At times like these, battle was almost a relief. Better to fight than to dwell on his grief and his fears. He lifted his hand again, calling for a new lance to be brought for him.

A crack of thunder splintered the air around them. Horses neighed, rearing. Men raised their voices in alarm, but as suddenly quieted. As though silence itself commanded attention, men began to look around. Sanglant, too, looked back over his shoulder to see a tiny figure descending from the knoll. A veil concealed her face, but her ancient hands, gnarled with arthritis, betrayed her age. Scarcely taller than a child, Bayan’s mother wore rich gold robes elaborately embroidered with scenes of griffins and dragons locked in battle. When she commandeered a horse from a soldier—who promptly dropped to his knees as though felled—and mounted with assistance from one of her slaves, Sanglant saw that the robes were split for riding. Hastily, he rode over to her as soldiers reined away, made superstitious by the stories they had heard and by the uncanny behavior of the rain.

“My lady,” he began in Wendish, “I pray you, forgive me for not knowing the proper address for a woman of your birth and rank.” Though she was mounted now on a huge warhorse whose size dwarfed her, she did not look ridiculous. Sanglant towered over her. “I beg you, you will be safer here in the rear now that we have—”

One of her slaves stepped forward. “Stand not in the way of the holy woman.” He was a huge man with a dark complexion and thick shoulders and arms, not the kind worth tangling with in a fight unless necessary.

“She is safer—”

She rode away. Her feet didn’t even reach the stirrups.

“The holy woman has seen that her luck is in danger,” said the slave. “She must go.”

Her luck?

That quickly, Sanglant remembered the old Kerayit custom, that a shaman woman’s luck resided in the body of another person.

Her luck was her son.

This time when he raised a hand, twin horns blared. In the distance, he heard the answering bell of Druthmar’s horn. Afflicted all at once with a horrible sense of foreboding, Sanglant signaled the advance. With his forces marshaled and Druthmar waiting farther down to join them, Sanglant led them back along the road at a trot.

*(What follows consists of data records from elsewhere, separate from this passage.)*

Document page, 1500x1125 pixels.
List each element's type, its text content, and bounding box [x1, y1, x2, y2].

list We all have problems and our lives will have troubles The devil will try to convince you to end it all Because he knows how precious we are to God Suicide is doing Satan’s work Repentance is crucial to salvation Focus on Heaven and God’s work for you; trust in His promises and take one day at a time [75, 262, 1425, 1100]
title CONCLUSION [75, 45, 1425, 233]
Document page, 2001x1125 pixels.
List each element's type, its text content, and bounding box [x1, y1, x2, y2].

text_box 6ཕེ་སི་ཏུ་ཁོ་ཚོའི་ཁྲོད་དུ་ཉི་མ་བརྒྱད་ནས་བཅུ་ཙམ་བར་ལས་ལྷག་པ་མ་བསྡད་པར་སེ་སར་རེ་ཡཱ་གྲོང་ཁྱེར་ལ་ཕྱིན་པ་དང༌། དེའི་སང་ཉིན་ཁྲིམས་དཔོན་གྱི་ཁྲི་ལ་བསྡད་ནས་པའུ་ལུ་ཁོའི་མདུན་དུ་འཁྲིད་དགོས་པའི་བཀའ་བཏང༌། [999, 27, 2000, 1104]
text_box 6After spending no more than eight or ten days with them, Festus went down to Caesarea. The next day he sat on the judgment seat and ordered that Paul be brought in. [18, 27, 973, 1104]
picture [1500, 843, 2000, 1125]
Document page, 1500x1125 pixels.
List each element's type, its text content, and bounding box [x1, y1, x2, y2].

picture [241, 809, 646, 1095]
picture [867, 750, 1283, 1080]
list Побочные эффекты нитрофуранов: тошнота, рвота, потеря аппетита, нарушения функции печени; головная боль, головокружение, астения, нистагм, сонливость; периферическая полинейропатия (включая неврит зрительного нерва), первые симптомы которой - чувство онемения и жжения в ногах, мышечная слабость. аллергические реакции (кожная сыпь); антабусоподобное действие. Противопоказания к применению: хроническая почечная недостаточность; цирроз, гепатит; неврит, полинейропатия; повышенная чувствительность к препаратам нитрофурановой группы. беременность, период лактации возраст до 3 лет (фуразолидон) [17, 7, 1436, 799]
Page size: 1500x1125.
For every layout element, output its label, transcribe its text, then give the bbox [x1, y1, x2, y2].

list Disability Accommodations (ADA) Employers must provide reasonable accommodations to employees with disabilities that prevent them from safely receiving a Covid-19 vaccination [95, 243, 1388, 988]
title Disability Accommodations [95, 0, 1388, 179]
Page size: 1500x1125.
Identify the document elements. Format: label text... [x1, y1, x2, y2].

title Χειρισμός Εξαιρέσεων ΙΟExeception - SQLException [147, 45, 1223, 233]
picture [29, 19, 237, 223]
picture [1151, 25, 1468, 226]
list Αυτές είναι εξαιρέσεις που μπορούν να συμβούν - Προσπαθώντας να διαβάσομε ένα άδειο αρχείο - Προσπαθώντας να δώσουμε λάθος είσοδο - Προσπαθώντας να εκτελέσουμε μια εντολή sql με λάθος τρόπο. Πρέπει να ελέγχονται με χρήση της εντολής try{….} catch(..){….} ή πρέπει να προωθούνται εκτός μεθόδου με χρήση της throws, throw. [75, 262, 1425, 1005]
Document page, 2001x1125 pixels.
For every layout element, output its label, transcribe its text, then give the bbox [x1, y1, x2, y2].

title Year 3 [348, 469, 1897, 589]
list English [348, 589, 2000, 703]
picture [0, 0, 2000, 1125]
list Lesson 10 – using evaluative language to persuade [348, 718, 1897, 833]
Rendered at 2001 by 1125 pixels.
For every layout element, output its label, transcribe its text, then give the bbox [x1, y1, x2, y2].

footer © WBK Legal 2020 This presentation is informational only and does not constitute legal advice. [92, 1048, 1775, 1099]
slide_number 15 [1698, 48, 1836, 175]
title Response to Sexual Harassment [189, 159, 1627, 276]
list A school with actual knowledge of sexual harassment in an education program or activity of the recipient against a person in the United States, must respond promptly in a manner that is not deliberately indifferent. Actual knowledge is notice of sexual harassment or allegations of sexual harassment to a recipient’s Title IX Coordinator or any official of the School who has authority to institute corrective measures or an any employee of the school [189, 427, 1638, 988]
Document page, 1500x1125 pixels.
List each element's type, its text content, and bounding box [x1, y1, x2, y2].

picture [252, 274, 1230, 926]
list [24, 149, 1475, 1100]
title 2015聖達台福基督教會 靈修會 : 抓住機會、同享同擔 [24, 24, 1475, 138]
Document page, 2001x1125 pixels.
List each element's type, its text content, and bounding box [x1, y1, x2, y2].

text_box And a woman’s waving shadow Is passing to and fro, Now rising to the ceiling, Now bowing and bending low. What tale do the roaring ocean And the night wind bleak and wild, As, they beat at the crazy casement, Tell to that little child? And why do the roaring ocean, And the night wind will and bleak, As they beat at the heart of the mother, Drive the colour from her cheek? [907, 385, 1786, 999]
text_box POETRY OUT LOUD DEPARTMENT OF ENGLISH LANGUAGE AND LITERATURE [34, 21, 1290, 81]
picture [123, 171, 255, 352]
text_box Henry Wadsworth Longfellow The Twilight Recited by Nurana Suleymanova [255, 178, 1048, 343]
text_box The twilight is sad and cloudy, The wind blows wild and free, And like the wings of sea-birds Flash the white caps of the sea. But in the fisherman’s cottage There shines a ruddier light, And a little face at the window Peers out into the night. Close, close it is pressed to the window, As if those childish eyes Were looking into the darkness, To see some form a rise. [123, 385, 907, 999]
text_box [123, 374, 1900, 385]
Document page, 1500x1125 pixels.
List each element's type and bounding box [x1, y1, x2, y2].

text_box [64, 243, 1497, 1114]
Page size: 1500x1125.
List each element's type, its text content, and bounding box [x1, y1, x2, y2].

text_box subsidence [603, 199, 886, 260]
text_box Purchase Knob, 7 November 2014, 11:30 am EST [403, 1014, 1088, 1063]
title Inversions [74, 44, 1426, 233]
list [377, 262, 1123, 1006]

Long ago, at besieged Gent, when she saw him for the first time, he had been wearing that same dragon helm, splendid and handsome. Just as he was then. Just as he is now. Desire is a flame, a torch burning in the night. No traveler can help but be drawn toward it.

Ai, God, she misses him. She misses the feel of him.

But she has to go on. She has to choose wisely, never forgetting that she isn’t truly on Earth but rather ascending the last sphere.

No creature male or female can harm him. Remembering this, she stayed her hand through the worst of the fighting. In battle, truly, Sanglant can take care of himself. She hasn’t forgotten the lesson she learned in the sphere of jedu, the angel of war.